Remembering El Faro: counting lives instead of counting money

Five years ago this past Tuesday evening (September 29, 2015) the cargo ship El Faro departed JAXPORT on a routine round-trip voyage to San Juan, Puerto Rico.
Meanwhile, just north of the Bahamas,  Tropical Storm Joaquin was brewing.
Joaquin intensified to a Category 4 hurricane and in the early morning hours of  October 1, 2015, El Faro and Joaquin met on the 40 foot high seas. All 33 crew members aboard were lost (28 Americans and 5 Poles), making it the worst U.S. maritime disaster in decades. 

In 2016, the Jacksonville City Council voted to rename Dames Point Park, under the Dames Point Bridge,  the “El Faro Memorial at Dames Point Park.” A statue was erected to memorialize the ship’s deceased crew members.  El Faro means, the lighthouse, and that’s what the statue was crafted to resemble. The location was selected due to its position near the mouth of the St. Johns River,  Jacksonville was home to many of the El Faro crew and where their memorial now stands may have been the last they saw of home..

There are other memorials;
A fountain at Evergreen Cemetery.

Another monument in Puerto Rico, the ship’s intended destination.
A plaque placed nearly 3 miles deep, on the deck of the cargo ship.
In August 2016, after recovering El Faro’s voyage data recorder, the remotely operated vehicle called CURV left a plaque commissioned by the families of the crew to honor them. The plaque was placed on top of what was left of the ‘house’, where the top two decks were sheared off. 
 It reads: This plaque was placed on this site August 2016 to honor the crew of  the El Faro who were lost at sea during Hurricane Joaquin October 1, 2015.
Additional memorials are located in Poland, home to 5 crew members, and in Maine, several crew members were graduates of Maine Maritime Academy, and or residents of Maine.

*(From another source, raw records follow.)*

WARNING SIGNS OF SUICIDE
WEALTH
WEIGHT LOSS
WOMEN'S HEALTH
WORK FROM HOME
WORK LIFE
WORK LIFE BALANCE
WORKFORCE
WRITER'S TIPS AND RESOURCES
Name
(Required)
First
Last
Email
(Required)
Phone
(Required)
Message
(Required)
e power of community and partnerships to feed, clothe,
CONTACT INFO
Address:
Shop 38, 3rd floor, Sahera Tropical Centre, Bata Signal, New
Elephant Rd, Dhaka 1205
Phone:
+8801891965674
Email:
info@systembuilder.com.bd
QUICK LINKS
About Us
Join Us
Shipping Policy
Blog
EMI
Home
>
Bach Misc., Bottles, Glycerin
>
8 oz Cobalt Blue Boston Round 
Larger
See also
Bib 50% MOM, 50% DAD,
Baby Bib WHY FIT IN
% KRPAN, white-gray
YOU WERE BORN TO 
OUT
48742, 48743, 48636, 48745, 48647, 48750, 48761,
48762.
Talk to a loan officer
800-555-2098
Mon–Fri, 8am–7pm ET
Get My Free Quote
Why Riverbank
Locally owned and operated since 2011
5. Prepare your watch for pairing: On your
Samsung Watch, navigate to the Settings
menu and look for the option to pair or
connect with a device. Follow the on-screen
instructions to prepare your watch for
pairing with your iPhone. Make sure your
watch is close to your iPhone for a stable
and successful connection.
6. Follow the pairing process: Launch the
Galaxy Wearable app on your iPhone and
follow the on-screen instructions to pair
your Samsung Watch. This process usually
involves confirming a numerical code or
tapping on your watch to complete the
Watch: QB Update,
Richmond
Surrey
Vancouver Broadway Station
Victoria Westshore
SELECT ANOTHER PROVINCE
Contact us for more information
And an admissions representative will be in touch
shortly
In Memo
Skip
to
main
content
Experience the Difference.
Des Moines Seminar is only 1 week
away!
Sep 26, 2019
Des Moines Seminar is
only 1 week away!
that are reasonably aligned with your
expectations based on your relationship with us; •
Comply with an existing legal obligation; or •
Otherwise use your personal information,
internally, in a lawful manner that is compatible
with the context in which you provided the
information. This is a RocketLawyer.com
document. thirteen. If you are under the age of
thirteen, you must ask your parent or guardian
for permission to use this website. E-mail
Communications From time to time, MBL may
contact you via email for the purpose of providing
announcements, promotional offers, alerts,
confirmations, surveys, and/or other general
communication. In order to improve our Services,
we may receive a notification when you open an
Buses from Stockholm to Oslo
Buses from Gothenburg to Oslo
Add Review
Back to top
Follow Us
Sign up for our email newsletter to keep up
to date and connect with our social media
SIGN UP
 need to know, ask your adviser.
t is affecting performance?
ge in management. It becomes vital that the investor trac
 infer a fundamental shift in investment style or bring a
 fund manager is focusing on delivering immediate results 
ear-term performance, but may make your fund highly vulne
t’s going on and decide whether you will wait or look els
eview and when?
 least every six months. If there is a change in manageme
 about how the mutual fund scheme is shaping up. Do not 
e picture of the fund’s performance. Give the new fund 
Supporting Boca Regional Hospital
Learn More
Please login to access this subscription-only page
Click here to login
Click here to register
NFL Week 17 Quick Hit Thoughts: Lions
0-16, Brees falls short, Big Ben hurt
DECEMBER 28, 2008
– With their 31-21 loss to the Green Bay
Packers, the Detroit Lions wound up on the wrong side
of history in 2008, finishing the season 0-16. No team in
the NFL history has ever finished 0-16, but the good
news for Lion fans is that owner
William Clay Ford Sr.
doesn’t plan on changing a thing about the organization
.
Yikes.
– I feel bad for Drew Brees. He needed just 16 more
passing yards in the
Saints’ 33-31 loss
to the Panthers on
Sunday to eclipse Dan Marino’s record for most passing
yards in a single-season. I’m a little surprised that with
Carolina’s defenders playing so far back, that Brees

Memorials are nice but what about prevention?

Former crew members of El Faro expressed surprise and shock that the vessel set sail with a major storm in its course. They said the vessel was “a rust bucket” that “[was not] supposed to be on the water.” They also said that El Faro suffered from drainage issues and that leaking was common in the galley (kitchen) compartment. They said that the ship was covered in rust and its decks filled with holes as recently as August
“El Faro had leaks, holes, other structural issues, former crew members say”

In the words of NTSB Chairman Robert Sumwalt “The El Faro didn’t have to sink.”
But Hurricane!
NO!
But money!


All of the things the NTSB board stated the El Faro should have had, cost money; enclosed lifeboats, direct transmission of weather data, changing the practice of grandfathering in of (older) vessels. El Faro was over 40 years old and not held to the same safety standards as more modern vessels, due to being “grandfathered in” , training of personnel …and checking the damn engine oil levels.

All of the above played a part in the loss of 33 crew members. Then there’s the issue of personal protection gear, gear meant to help U.S. Coast Guard and US Navy  Search and Rescue Crews to locate those in danger at sea, gear that was not provided; personal locator beacon ($300) and a free-floating, GPS-enabled EPIRB ($800).

It is heart wrenching to think that for $300 per crew member, and or for the cost of modern lifeboats, 33 people could still be alive today.
Maritime writer Robert Frump wrote, concerning maritime safety, “Changes only occur when there is a meaningful disaster.”
We have had the meaningful disaster. We are still waiting for the bulk of the changes recommended by the NTSB to be implemented.